PySpark virtualenv: Missing dependencies lead to No FileSystem for scheme "gs"

GuiBou165 commented 6 months ago

I'm running PySpark locally using asdf, virtualenv and direnv to manage the packages, hence, I'm placing the jar in the .direnv's local environment jars directory (.direnv/env_name/lib/python3.11/site-packages/pyspark/jars/), which are being configured in the SparkSession:

builder: SparkSession.Builder = (
    SparkSession.builder.appName("ModularDW")
    .config("spark.sql.extensions", "io.delta.sql.DeltaSparkSessionExtension")
    .config(
        "spark.sql.catalog.spark_catalog",
        "org.apache.spark.sql.delta.catalog.DeltaCatalog",
    )
    .config(
        "spark.jars.packages",
        "com.google.cloud.spark:spark-bigquery-with-dependencies_2.13:0.38.0,com.google.cloud.hadoop.fs.gcs.GoogleHadoopFS",
    )

## Stored data
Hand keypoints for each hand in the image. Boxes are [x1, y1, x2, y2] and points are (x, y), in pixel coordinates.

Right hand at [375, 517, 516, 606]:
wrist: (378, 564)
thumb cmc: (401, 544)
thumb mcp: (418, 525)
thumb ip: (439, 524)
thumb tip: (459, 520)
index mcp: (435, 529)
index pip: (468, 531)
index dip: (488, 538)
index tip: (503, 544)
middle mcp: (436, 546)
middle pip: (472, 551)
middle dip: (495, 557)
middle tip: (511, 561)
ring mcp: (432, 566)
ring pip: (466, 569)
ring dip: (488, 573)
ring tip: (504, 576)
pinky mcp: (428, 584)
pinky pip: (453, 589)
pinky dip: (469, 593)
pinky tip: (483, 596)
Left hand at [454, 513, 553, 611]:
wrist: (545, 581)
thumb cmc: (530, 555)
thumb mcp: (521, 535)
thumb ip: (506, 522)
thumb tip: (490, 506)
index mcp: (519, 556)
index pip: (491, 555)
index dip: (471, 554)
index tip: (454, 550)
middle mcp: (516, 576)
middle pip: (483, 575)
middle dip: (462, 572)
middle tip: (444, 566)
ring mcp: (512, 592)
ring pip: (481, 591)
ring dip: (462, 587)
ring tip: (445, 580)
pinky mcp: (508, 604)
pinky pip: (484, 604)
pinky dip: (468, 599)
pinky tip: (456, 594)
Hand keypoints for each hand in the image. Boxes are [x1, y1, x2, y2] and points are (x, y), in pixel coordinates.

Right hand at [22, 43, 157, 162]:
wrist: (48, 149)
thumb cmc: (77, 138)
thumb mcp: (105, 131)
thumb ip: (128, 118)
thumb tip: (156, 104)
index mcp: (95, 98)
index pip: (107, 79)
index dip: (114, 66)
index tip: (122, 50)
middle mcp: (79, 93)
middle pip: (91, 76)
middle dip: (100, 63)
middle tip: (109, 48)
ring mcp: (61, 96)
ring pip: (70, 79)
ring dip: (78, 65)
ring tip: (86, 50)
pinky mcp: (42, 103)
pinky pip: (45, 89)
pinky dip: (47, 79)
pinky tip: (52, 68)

## Exercise requirements
In the PySpark forum post, what app name does the code give the SparkSession?

## Answer below
ModularDW